Nie Probleme mit der Umstellung von Berlin auf Weimar

Weitere fünf Jahre später wurde ich dann von den Weimarer Bürgern zum Oberbürgermeister gewählt. Ich hatte nie Probleme mit der Umstellung von Berlin auf Weimar. Als kulturinteressierter Mensch bin ich hier gut aufgehoben: Wir haben hier ein Mehrspartentheater, mehrere Orchester: ungewöhnlich viel Programm für eine Stadt dieser Größe.

Mein Abo bei den Philharmonikern in Berlin habe ich trotzdem nicht aufgegeben. Als OB hat man zwar viel zu tun; ich lasse mir das aber nicht nehmen, auch wenn es wahnsinnig wirkt: Manchmal fahre ich samstags um 4 Uhr los, gehe in die Philharmonie und bin nachts wieder in Weimar.

Geregelte Arbeitszeit gibt es nicht. Mehr Arbeit, weniger Freizeit und Familie. Es ist aber auch schön, in einer bedeutsamen Stadt wie Weimar gestalten zu können. In welcher Stadt dieser Größe könnte man sonst die Herren Obama oder Putin begrüßen dürfen? Obama hat sich bei seinem Besuch im KZ Buchenwald in das Goldene Buch der Stadt eingetragen; Putin war im Weimarer Rathaus bei seinem Vier-Augen-Gespräch mit Gerhard Schröder.

Das Beste an meinem Job ist aber die Möglichkeit, den Kontakt mit den Bürgern zu halten.

"Ich war fast immer der einzige gebürtige Berliner"

Die Thüringer nehmen mich schon als Berliner wahr; mein Dialekt ist aber nicht so stark ausgeprägt.

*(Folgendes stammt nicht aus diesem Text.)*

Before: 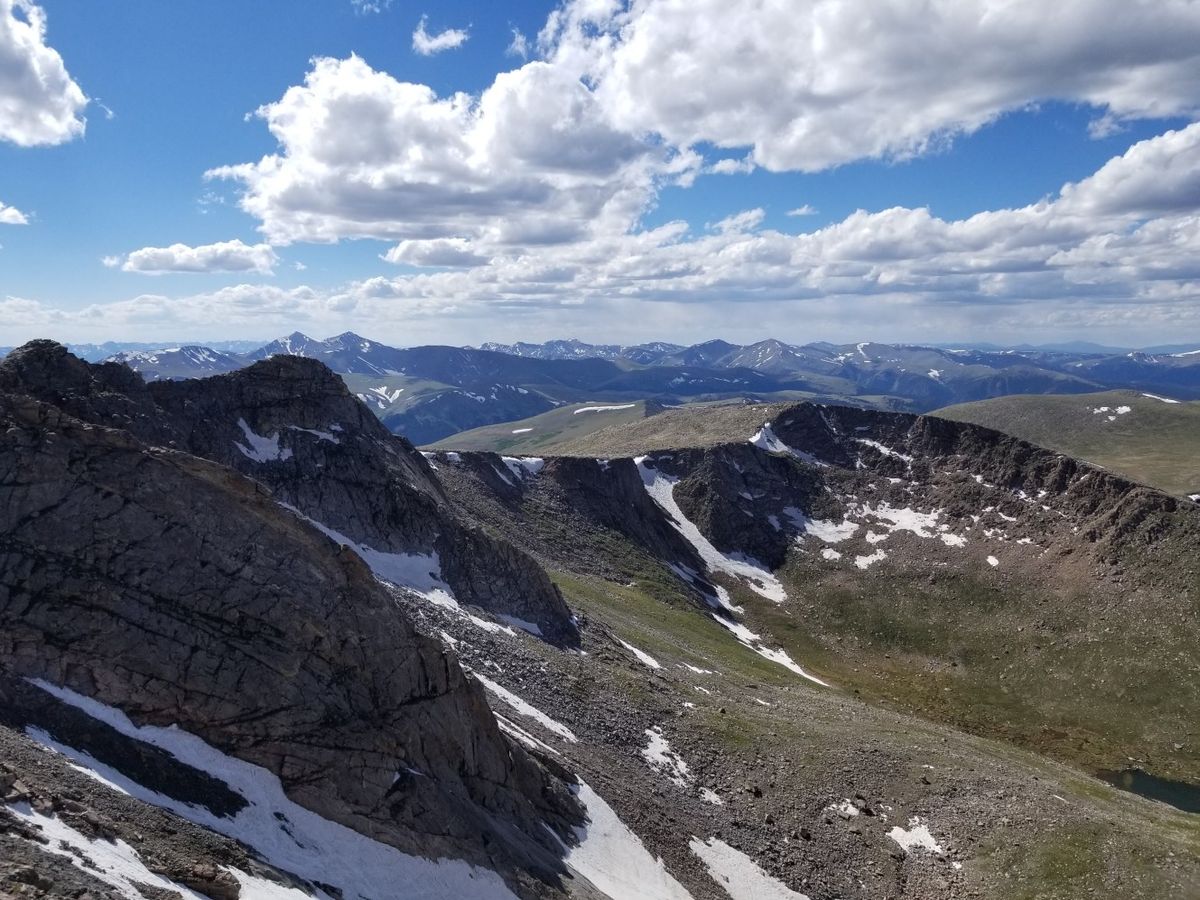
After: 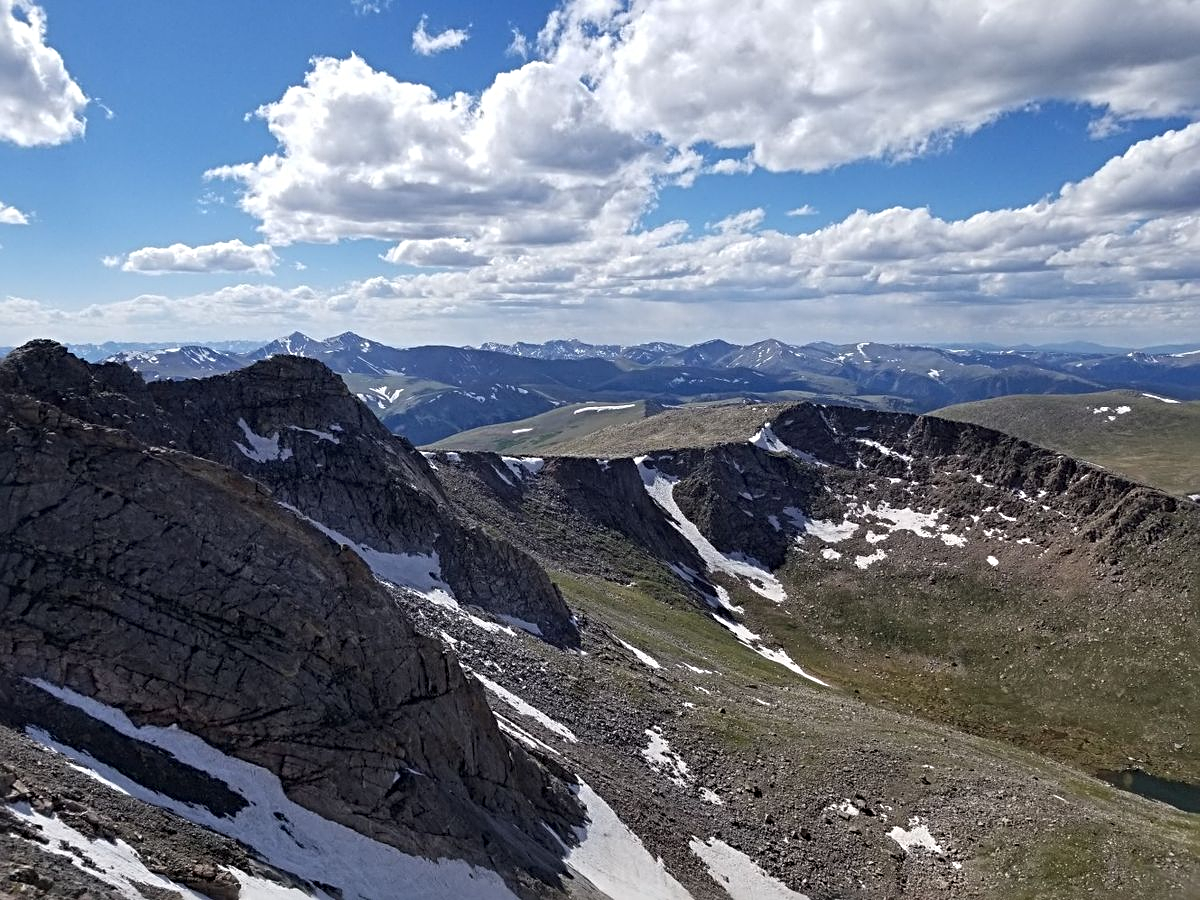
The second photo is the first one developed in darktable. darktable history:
sharpen: radius 4
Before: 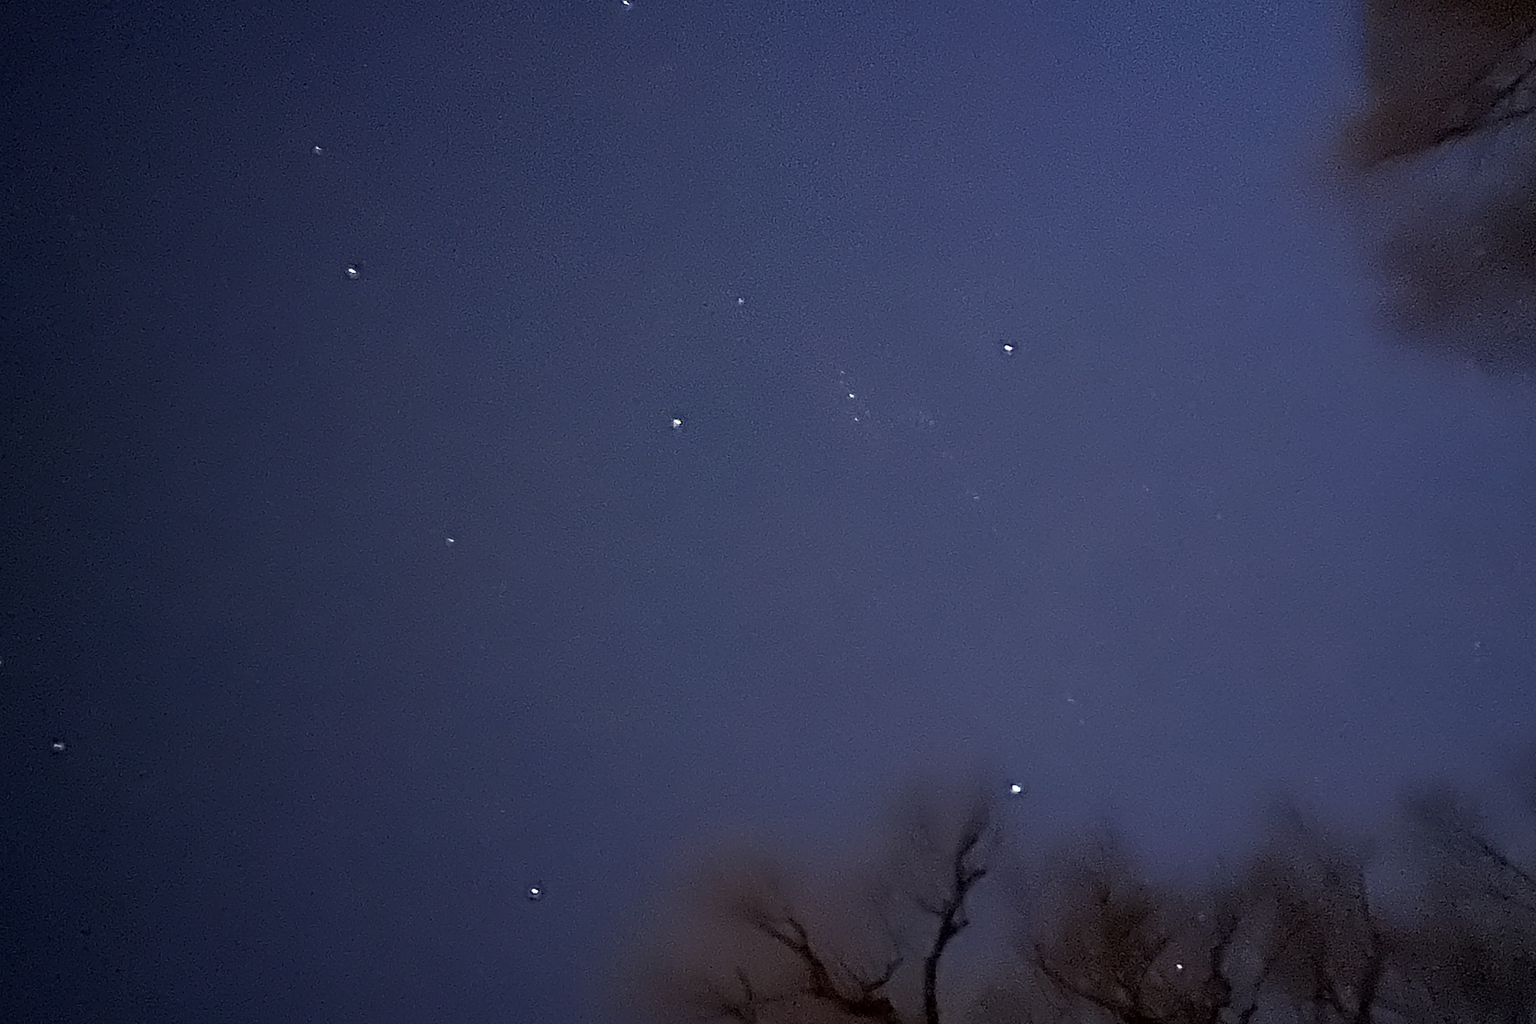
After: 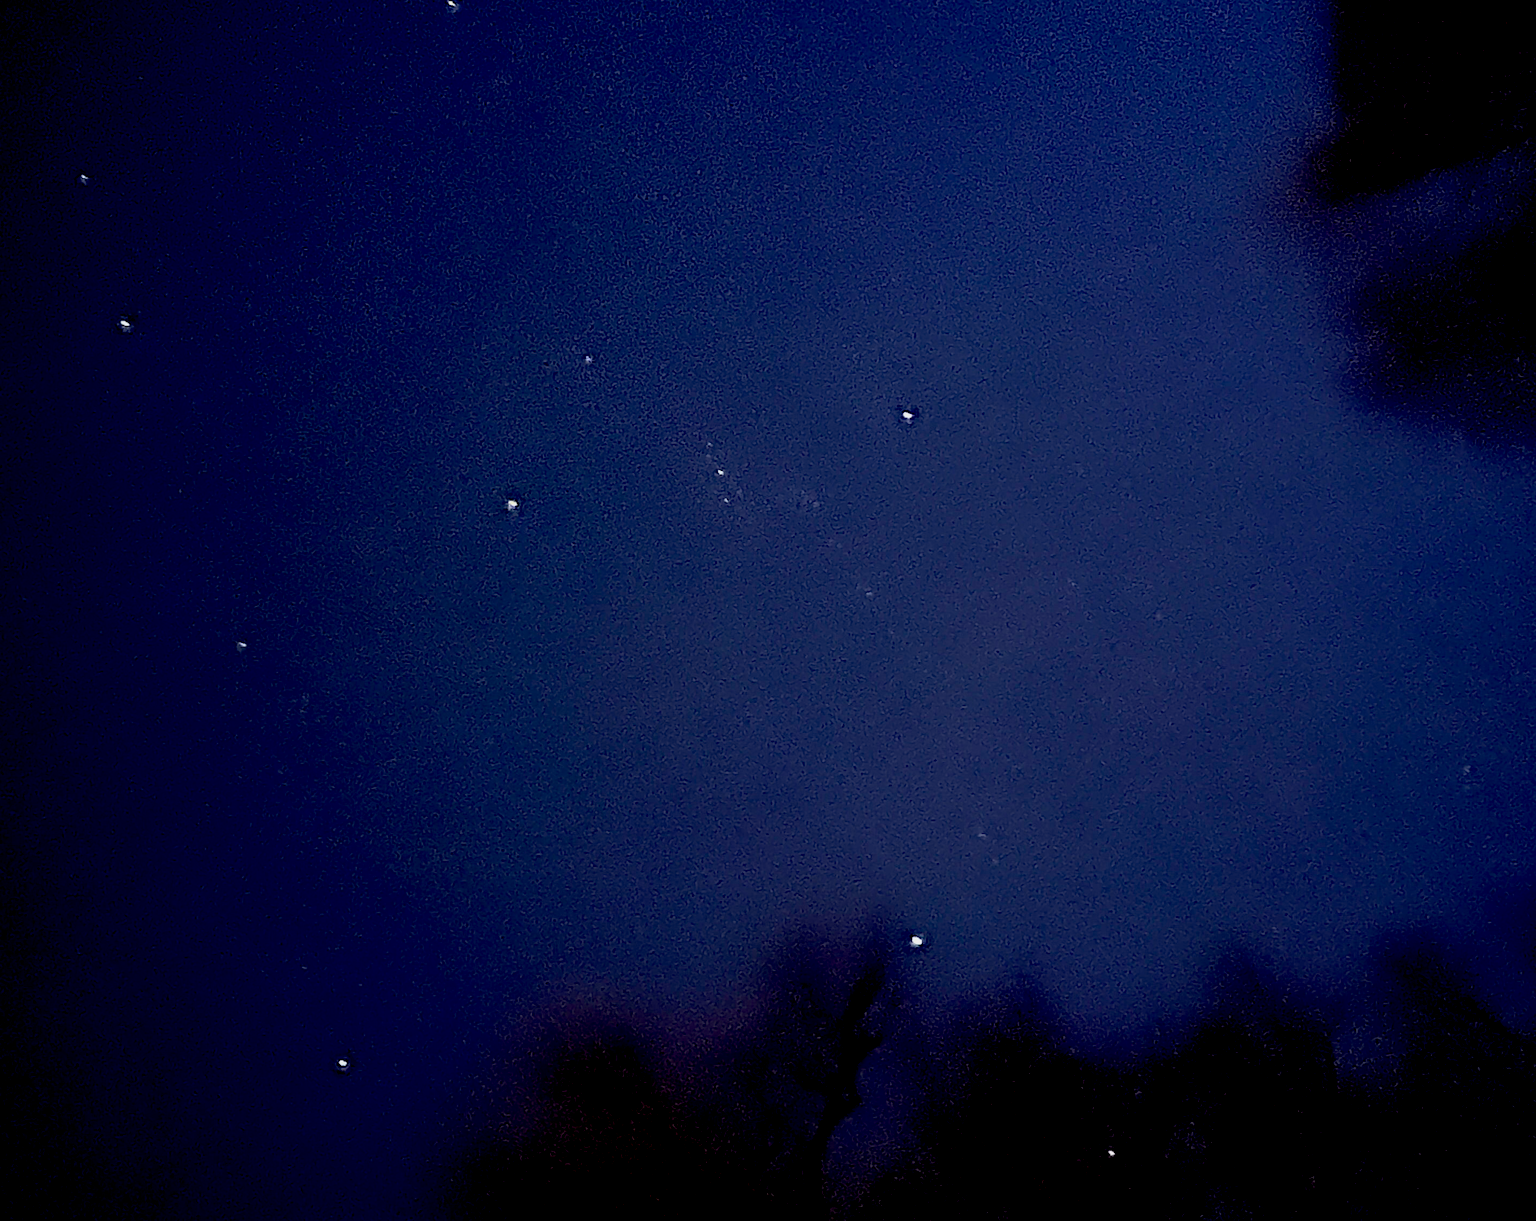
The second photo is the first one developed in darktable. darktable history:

In meiner Ausbildung und im Beruf war ich fast immer der einzige gebürtige Berliner – da habe ich mich wohl angepasst. Traditionell hat Berlin hier keinen besonders guten Ruf. Vor allem aus DDR-Zeiten bleibt da einiges übrig. Alle guten Produkte, guten Lebensmittel gingen ja damals in die Hauptstadt. In der Provinz war die Versorgung schlechter.

Ich habe mich gefreut, dass Michael Müller der neue Regierende Bürgermeister von Berlin wird: Ich hätte ihn auch gewählt, wenn ich noch in Berlin gewesen wäre.

Als Ratschlag für ihn habe ich nur: Gelassenheit und eine ruhige Hand bewahren. Berlin hat wie viele andere Städte ein Haushaltsproblem. Das muss gelöst werden, aber gleichzeitig die Lebensqualität ausgebaut werden. Das ist eine Herausforderung. Ich glaube aber, der Müller kann das.